• Task details: Could you copy every entry exactly, dropping the pictures?

• Given information:
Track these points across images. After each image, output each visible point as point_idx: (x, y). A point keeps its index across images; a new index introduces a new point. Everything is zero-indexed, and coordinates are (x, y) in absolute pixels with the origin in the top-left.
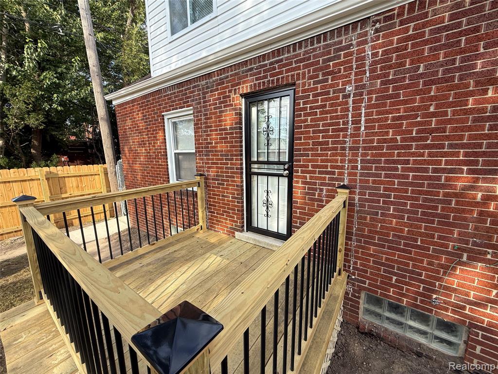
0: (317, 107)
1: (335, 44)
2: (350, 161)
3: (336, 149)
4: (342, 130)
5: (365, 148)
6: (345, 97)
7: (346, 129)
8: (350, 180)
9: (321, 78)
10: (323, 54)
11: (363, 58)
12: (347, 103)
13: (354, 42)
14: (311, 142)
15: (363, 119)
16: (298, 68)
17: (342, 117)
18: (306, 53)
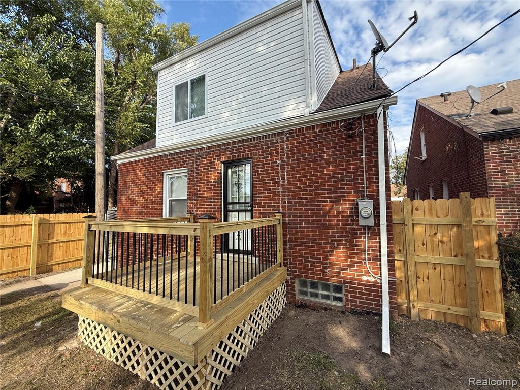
0: (264, 171)
1: (270, 141)
2: (282, 199)
3: (274, 193)
4: (277, 183)
5: (288, 192)
6: (277, 166)
7: (278, 182)
8: (283, 210)
9: (265, 156)
10: (265, 145)
11: (283, 149)
12: (278, 169)
13: (279, 141)
14: (262, 189)
15: (286, 177)
16: (254, 150)
17: (277, 176)
18: (257, 143)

• Solved problem:
Track these points across images. After each image, output each visible point as point_idx: (x, y). A point keeps its index across images; a new index introduces a new point. Everything is zero-indexed, and coordinates are (x, y) in absolute pixels with the origin in the top-left.
0: (317, 107)
1: (335, 44)
2: (350, 161)
3: (336, 149)
4: (342, 130)
5: (365, 148)
6: (345, 97)
7: (346, 129)
8: (350, 180)
9: (321, 78)
10: (323, 54)
11: (363, 58)
12: (347, 103)
13: (354, 42)
14: (311, 142)
15: (363, 119)
16: (298, 68)
17: (342, 117)
18: (306, 53)
0: (264, 171)
1: (270, 141)
2: (282, 199)
3: (274, 193)
4: (277, 183)
5: (288, 192)
6: (277, 166)
7: (278, 182)
8: (283, 210)
9: (265, 156)
10: (265, 145)
11: (283, 149)
12: (278, 169)
13: (279, 141)
14: (262, 189)
15: (286, 177)
16: (254, 150)
17: (277, 176)
18: (257, 143)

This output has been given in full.